Thom Wheeler's main house, image borrowed from thomwheeler.com |
For whatever reason, that's what popped into my head this morning, as yet again I fretted about how slowly things are happening on my land and how long it's been since I posted on this blog. I tend to put a lot of pressure on myself about all of that, and feel like I "should" be doing more and faster, but the truth is, I have other irons in the fire right now that come first. I'm definitely a multi-iron-fire kinda girl anyway, but also being an entrepreneurial-minded single mother who doesn't like settling for less than meaningful work means that the irons I'm firing right now must be well-tended or the bills won't get paid.
Which brings me back to thinking about my land - the whole idea in the first place was to build a house and cut out a large portion of said bills, but it's just not that simple. When I first decided to buy land, live in a bus off-grid, and build a house, I was excited by the prospect of no longer pouring money down what I called then "the black hole" of rent. But after two summers of pouring money down the black hole of fuel and bags of ice and coffee shop food so that I could access the "free" Internet to do my work, not to mention the cost of moving back into town each fall, it was such a blessed relief to start paying rent again. I realized that rent can actually get you something very valuable - a stable home base from which to live your life in a functional and harmonious manner.
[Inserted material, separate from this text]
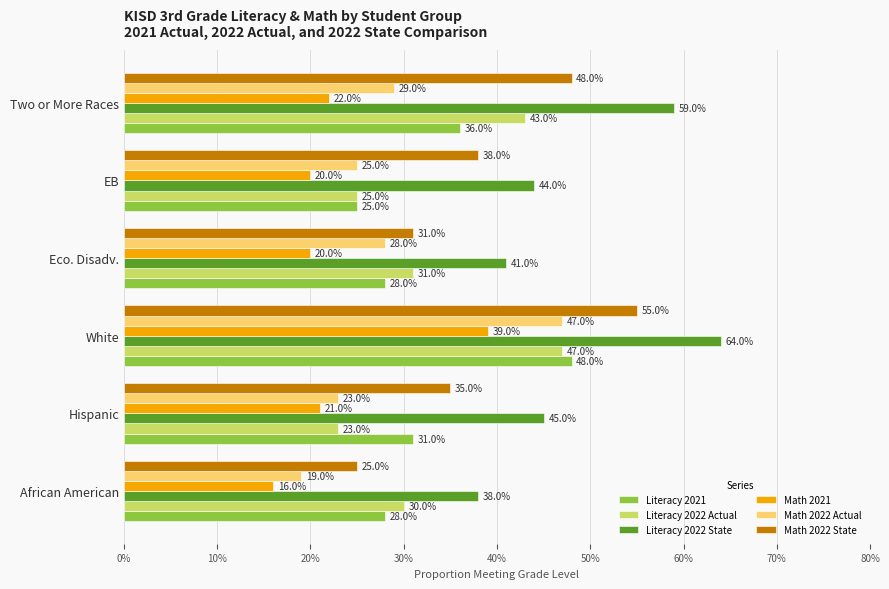

What are all the series names shown in the legend?

Literacy 2021, Literacy 2022 Actual, Literacy 2022 State, Math 2021, Math 2022 Actual, Math 2022 State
I now happily hand over a check to my kind, generous landlady every month.
Thus, here I am, still in this lovely funky sprawling adobe in town, enjoying my summer, working on my two new businesses (one of which you can check out here if you're so inclined). But I think about my land every day, keep trying to find a time to get out there and do the little bit of work still left on the foundation trench. That is realistically about all I can get done this summer unless these businesses take off in a big way because I don't have the extra money to put into building supplies at this point.
So waking up this morning hearing Thom Wheeler's calm, drawling voice in my head saying, "I'm on the thousand year plan" was wonderfully reassuring to me. And I hope you understand me when I say that the fact that I (and perhaps the whole human race) won't be here in a thousand years makes absolutely no difference.